• _DATA EXCERPTS_
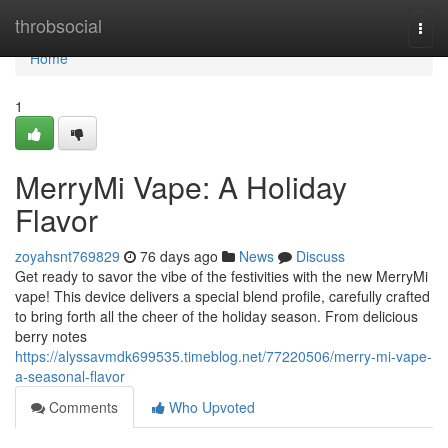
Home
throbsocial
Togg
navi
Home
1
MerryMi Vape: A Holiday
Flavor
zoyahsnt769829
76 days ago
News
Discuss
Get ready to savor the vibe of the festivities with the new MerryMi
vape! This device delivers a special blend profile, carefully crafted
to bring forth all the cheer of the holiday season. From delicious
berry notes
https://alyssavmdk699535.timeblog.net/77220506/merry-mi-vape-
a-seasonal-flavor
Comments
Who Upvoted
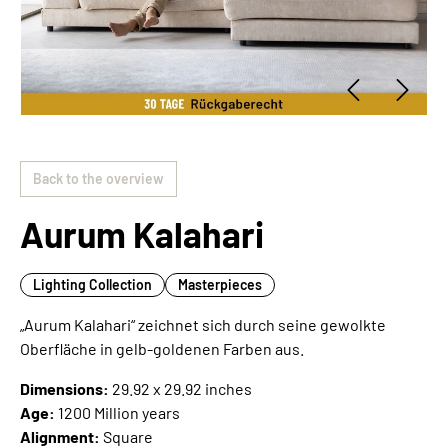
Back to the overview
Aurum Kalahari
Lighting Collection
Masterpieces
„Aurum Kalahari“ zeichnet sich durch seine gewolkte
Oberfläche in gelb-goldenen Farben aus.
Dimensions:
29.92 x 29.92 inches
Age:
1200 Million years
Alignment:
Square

• _DIRECTIVE_
Reproduce the text lines of both items above without any changes, and leave out the pictures.

• _ANSWER BOX_
Home
throbsocial
Togg
navi
Home
1
MerryMi Vape: A Holiday
Flavor
zoyahsnt769829
76 days ago
News
Discuss
Get ready to savor the vibe of the festivities with the new MerryMi
vape! This device delivers a special blend profile, carefully crafted
to bring forth all the cheer of the holiday season. From delicious
berry notes
https://alyssavmdk699535.timeblog.net/77220506/merry-mi-vape-
a-seasonal-flavor
Comments
Who Upvoted
Back to the overview
Aurum Kalahari
Lighting Collection
Masterpieces
„Aurum Kalahari“ zeichnet sich durch seine gewolkte
Oberfläche in gelb-goldenen Farben aus.
Dimensions:
29.92 x 29.92 inches
Age:
1200 Million years
Alignment:
Square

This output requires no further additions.